For Janine di Giovanni, repurposing a vintage fur coat offered a way to feel close to her mother late in life.
My mother’s fur coats always hung in the front-hall closet. When I was a child and reached for my parka or duffel to go out to play, there they were: glossy, sleek, serried, invariably glamorous. My mother came from a generation of postwar women who wore fur in the same manner as they carried gold compacts; who never went out without lipstick, kid gloves, and a hat. Not once did I see her in a pair of ratty pajamas or jeans: She relaxed in silky nightgowns and robes; on the rare occasions she wore trousers—“Women should wear dresses or skirts! They’re far more flattering”— they were either ski pants or tailored tweed.

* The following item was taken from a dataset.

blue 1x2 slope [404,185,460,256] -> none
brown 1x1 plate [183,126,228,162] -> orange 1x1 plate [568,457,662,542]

Mum’s first fur coat was a leopard, now illegal, one that she saved for out of her paycheck over a year before she married my father in the summer of 1942, after which he went off to war. She wore it until her second pregnancy, when she stretched it out of shape and gave it away. The styles would change over the years, from a classic Ava Gardner–type mink she wore with high heels and tailored skirts to a fake leopard coat in the 1970s with a gold chain belt and brown suede boots. Her all-time favorite was a full-length black Persian lamb with a chinchilla collar that my father had given her in the 1960s, with her name stitched inside: She cut it down to a car coat in the 1980s and then passed it on to me. I took it to Austria and wore it après-ski with leather leggings; I wore it in London with pencil skirts.